(DATA EXTRACT)

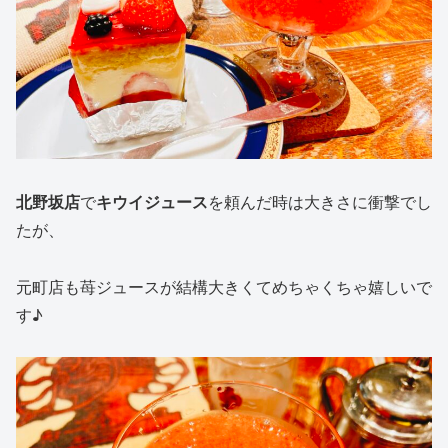
北野坂店
で
キウイジュース
を頼んだ時は大きさに衝撃でし
たが、
元町店も苺ジュースが結構大きくてめちゃくちゃ嬉しいで
す♪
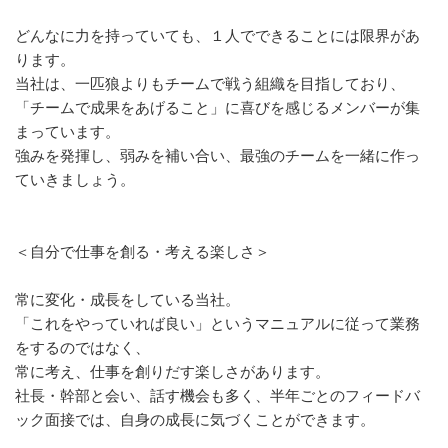
どんなに力を持っていても、１人でできることには限界があ
ります。
当社は、一匹狼よりもチームで戦う組織を目指しており、
「チームで成果をあげること」に喜びを感じるメンバーが集
まっています。
強みを発揮し、弱みを補い合い、最強のチームを一緒に作っ
ていきましょう。
＜自分で仕事を創る・考える楽しさ＞
常に変化・成長をしている当社。
「これをやっていれば良い」というマニュアルに従って業務
をするのではなく、
常に考え、仕事を創りだす楽しさがあります。
社長・幹部と会い、話す機会も多く、半年ごとのフィードバ
ック面接では、自身の成長に気づくことができます。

(End DATA EXTRACT)

WORK REQUEST: Write out the material above precisely, leaving each picture behind.

EXERCISE RESPONSE:
北野坂店
で
キウイジュース
を頼んだ時は大きさに衝撃でし
たが、
元町店も苺ジュースが結構大きくてめちゃくちゃ嬉しいで
す♪
どんなに力を持っていても、１人でできることには限界があ
ります。
当社は、一匹狼よりもチームで戦う組織を目指しており、
「チームで成果をあげること」に喜びを感じるメンバーが集
まっています。
強みを発揮し、弱みを補い合い、最強のチームを一緒に作っ
ていきましょう。
＜自分で仕事を創る・考える楽しさ＞
常に変化・成長をしている当社。
「これをやっていれば良い」というマニュアルに従って業務
をするのではなく、
常に考え、仕事を創りだす楽しさがあります。
社長・幹部と会い、話す機会も多く、半年ごとのフィードバ
ック面接では、自身の成長に気づくことができます。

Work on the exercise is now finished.